--- DATASET ENTRIES ---

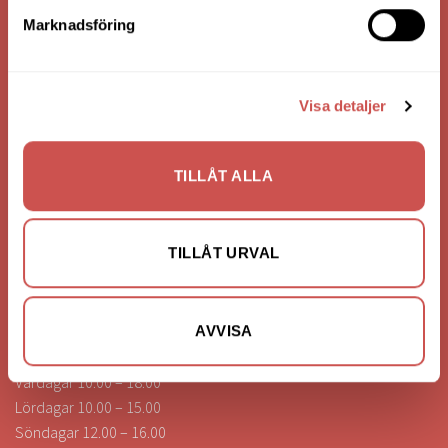
Bank: Handelsbanken
Marknadsföring
Bankgiro: 275-4836
Visa detaljer
KONTAKTA OSS
0472-260041
TILLÅT ALLA
info@nilssonsilammhult.se
Kundtjänst
TILLÅT URVAL
Hitta till oss
ÖPPETTIDER
AVVISA
Vardagar 10.00 – 18.00
Lördagar 10.00 – 15.00
Söndagar 12.00 – 16.00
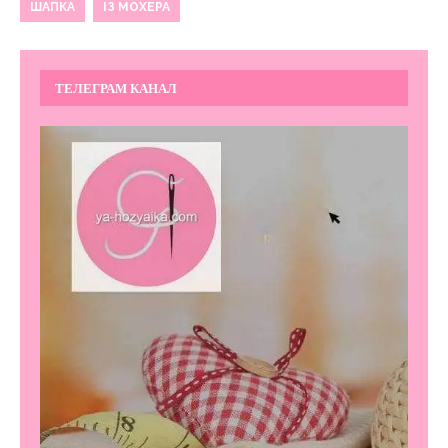
ШАПКА
ІЗ МОХЕРА
ТЕЛЕГРАМ КАНАЛ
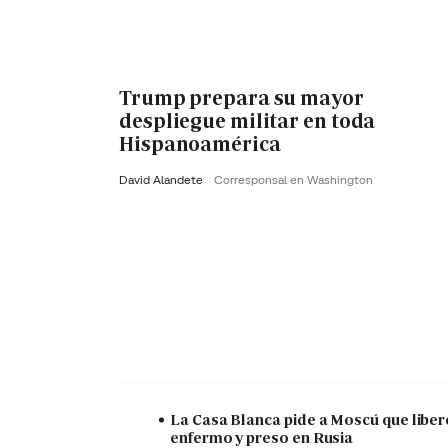
Trump prepara su mayor
despliegue militar en toda
Hispanoamérica
David Alandete
Corresponsal en Washington
La Casa Blanca pide a Moscú que liber
enfermo y preso en Rusia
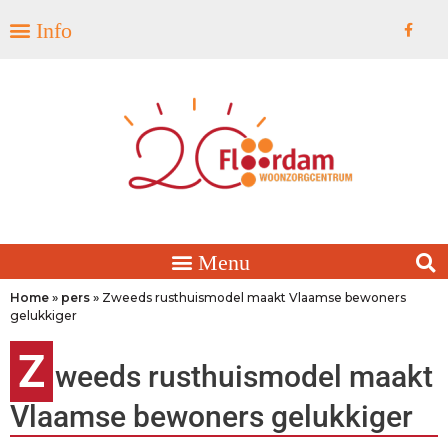
Home
»
pers
»
Zweeds rusthuismodel maakt Vlaamse bewoners
gelukkiger
Z
weeds rusthuismodel maakt
Vlaamse bewoners gelukkiger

---

ASSIGNED TASK
Give the data again exactly, image-free.

ANSWER TO THIS PROBLEM
Bank: Handelsbanken
Marknadsföring
Bankgiro: 275-4836
Visa detaljer
KONTAKTA OSS
0472-260041
TILLÅT ALLA
info@nilssonsilammhult.se
Kundtjänst
TILLÅT URVAL
Hitta till oss
ÖPPETTIDER
AVVISA
Vardagar 10.00 – 18.00
Lördagar 10.00 – 15.00
Söndagar 12.00 – 16.00
ШАПКА
ІЗ МОХЕРА
ТЕЛЕГРАМ КАНАЛ
Trump prepara su mayor
despliegue militar en toda
Hispanoamérica
David Alandete
Corresponsal en Washington
La Casa Blanca pide a Moscú que liber
enfermo y preso en Rusia
Home
»
pers
»
Zweeds rusthuismodel maakt Vlaamse bewoners
gelukkiger
Z
weeds rusthuismodel maakt
Vlaamse bewoners gelukkiger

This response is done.